Massey is exemplary of the permeability between the TS and other groups in this period. Many leading spiritualists were also, at one time or another, members of the TS, and vice versa. Alongside Massey at the foundation of the Society were Emma Hardinge Britten, who would go on to edit The Two Worlds and The Unseen Universe, and the aforementioned William Stainton Moses, editor of Medium and Daybreak and founding member of the Society for Psychic Research, the London Spiritualist Alliance and the College of Psychic Studies. Both Massey and Moses were present at the initiation of C. W. Leadbeater into the TS on February 21, 1884, as was Frederick Myers, and initiated on the same occasion were William Crookes and his wife: spiritualist aristocracy and leading lights in the SPR all present and correct. The English barrister played an important, and largely unrecorded, mediating role in the history of psychic research in the fin de siècle, Barrett’s obituary telling of ‘a profound student both of philosophy and psychology, and one of the most original and suggestive thinkers I have ever known’ and regretting the fact that ‘he has left behind him no work to make his name more widely known and admired’.
Despite the fact that he remained lifelong friends with Olcott, Massey’s public defection probably explains Blavatsky’s less than enthusiastic embrace of higher space in The Secret Doctrine. She had, after all, given positive notice of Transcendental Physics in her review in The Theosophist, which trumpeted Massey’s achievements on behalf of the Society:
It is not too much to say that in this one case the agency of the Theosophical Society was productive of an effect upon the relations of exact science with psychological research the importance of which must be felt for long years to come.
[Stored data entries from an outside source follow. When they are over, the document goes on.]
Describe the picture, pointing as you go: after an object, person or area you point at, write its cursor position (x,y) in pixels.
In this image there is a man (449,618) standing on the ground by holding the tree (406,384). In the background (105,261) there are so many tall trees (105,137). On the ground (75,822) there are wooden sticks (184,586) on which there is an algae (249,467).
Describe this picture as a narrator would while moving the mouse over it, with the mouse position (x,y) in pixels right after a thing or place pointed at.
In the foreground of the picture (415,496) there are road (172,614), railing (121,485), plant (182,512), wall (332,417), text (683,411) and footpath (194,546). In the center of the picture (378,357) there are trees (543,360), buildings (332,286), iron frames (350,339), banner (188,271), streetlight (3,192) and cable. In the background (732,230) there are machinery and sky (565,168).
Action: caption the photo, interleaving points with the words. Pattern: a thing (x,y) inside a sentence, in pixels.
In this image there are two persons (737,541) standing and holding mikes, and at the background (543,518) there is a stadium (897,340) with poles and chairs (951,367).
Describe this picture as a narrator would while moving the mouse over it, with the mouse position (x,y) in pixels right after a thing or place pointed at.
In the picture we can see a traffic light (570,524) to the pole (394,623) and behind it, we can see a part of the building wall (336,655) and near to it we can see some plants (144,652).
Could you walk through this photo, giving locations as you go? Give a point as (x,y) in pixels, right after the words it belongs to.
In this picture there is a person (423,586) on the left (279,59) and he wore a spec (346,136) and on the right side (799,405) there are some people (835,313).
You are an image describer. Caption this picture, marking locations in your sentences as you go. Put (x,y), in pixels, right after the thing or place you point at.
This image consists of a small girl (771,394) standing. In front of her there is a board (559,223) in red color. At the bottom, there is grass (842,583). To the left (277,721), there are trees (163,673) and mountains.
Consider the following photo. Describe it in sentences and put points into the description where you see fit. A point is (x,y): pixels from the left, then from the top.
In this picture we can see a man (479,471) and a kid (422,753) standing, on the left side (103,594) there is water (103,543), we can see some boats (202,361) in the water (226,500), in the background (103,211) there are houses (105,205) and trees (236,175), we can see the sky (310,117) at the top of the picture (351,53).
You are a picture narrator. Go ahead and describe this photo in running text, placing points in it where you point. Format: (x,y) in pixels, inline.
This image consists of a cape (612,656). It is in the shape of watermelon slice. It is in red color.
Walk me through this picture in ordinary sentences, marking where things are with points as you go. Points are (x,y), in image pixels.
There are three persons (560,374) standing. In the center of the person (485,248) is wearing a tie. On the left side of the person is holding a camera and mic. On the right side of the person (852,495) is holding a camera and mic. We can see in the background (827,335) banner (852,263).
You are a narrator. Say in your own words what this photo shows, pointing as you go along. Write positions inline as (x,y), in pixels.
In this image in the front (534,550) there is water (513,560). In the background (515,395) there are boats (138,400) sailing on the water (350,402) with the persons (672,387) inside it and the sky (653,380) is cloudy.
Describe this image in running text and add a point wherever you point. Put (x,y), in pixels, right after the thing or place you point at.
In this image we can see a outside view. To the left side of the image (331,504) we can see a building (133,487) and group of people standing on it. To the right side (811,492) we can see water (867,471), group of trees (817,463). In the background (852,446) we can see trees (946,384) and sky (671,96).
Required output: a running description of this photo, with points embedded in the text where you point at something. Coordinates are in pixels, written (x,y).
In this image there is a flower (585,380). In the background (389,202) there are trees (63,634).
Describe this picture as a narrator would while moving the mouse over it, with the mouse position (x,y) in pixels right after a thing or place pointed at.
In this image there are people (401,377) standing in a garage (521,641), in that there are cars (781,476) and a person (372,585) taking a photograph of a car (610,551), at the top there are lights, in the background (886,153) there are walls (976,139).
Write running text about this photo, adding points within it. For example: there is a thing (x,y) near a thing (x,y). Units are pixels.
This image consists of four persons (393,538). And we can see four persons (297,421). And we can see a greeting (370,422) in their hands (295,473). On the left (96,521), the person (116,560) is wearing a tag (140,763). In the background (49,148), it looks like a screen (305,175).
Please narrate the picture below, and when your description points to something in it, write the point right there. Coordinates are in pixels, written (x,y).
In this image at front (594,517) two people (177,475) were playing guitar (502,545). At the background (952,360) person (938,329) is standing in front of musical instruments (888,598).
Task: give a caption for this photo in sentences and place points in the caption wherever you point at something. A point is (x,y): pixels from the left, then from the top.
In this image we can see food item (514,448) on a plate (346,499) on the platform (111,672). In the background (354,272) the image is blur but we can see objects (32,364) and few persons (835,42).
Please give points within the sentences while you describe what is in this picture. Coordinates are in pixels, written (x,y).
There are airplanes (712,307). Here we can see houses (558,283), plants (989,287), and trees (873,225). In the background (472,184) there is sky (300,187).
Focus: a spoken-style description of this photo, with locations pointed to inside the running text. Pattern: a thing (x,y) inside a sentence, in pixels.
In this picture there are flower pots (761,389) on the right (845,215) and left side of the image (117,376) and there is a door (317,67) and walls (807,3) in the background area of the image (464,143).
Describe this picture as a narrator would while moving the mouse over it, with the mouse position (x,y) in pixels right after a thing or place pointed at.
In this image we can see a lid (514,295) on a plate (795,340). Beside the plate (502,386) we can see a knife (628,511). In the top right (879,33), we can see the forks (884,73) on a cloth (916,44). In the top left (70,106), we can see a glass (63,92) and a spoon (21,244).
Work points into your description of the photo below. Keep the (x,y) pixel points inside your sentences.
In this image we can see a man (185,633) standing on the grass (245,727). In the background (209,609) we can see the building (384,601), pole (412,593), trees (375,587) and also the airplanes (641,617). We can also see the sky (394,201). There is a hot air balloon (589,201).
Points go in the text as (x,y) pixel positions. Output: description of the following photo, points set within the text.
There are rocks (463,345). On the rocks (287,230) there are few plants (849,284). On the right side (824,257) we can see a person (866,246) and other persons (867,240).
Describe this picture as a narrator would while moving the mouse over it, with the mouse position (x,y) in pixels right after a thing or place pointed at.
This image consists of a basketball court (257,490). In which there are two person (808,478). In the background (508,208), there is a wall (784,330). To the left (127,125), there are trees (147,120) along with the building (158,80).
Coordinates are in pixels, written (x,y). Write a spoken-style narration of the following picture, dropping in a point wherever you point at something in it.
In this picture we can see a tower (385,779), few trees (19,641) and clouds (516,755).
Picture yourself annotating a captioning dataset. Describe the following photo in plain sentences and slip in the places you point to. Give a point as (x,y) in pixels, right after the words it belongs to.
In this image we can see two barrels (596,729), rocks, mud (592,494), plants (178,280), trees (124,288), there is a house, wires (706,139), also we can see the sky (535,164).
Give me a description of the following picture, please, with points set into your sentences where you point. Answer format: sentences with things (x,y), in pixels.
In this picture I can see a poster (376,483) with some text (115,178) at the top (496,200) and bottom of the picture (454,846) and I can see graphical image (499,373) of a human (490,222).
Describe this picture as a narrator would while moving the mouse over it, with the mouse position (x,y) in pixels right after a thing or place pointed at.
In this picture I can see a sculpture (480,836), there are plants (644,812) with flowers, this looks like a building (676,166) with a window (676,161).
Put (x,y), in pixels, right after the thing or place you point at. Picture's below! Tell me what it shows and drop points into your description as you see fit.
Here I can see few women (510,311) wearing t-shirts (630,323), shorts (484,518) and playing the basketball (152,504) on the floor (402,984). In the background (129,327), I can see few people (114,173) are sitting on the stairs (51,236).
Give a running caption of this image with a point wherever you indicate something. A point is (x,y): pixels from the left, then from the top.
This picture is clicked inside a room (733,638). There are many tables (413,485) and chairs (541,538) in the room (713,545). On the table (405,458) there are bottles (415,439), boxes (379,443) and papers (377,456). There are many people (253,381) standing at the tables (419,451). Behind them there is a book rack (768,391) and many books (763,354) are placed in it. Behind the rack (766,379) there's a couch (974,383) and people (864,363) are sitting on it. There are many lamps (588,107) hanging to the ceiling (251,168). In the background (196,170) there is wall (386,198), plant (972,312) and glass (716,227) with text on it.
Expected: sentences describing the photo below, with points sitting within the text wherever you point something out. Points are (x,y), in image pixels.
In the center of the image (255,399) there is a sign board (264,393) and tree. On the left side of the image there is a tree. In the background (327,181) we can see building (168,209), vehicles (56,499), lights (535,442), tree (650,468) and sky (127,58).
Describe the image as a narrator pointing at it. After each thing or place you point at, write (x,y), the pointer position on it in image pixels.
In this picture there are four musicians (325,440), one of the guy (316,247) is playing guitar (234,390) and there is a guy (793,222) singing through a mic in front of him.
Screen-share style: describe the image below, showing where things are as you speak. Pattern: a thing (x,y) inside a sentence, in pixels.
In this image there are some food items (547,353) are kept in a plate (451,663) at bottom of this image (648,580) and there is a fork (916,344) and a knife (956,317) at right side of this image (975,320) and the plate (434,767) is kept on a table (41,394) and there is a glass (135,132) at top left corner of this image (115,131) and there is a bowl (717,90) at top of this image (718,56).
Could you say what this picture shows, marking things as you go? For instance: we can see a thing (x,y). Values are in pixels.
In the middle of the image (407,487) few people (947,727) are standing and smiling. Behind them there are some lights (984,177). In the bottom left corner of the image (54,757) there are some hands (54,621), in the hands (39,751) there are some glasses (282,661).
Not only was Slade originally chosen by Theosophists for the European experiment and sent abroad, but at his London trial he was defended by a Theosophist barrister, Mr. Massey; at St. Petersburg another Theosophist, Mr. Aksakoff, had him in charge; and now Mr. Massey has bequeathed to future generations of English readers the full story of his wondrous psychical gifts.
By the time of the publication of The Secret Doctrine at the end of 1888, however, Blavatsky was considerably more critical of the ideas contained in the book and one senses a touch of sour grapes.
Luckhurst records that Massey was also President of the Ghost Club and a post mortem visitor to seances held by the Brothers.
 For a detailed account of the Kiddle Incident see Massey’s own resignation letter, ‘Explanation of the “Kiddle Incident” in the Fourth Edition of “The Occult World”’, Light, 26 July, 1884, pp. 307-9.
 William Barrett, ‘Obituary: C.C. Massey’, Journal of Society for Psychical Research (June 1905), 95-99 (p. 95). Barrett went some way to correcting this by publishing an anthology of Massey’s essays and correspondence.
 H.P. Blavatsky, ‘Transcendental Physics’, The Theosophist, 2, 5, ( 1881), 95-97.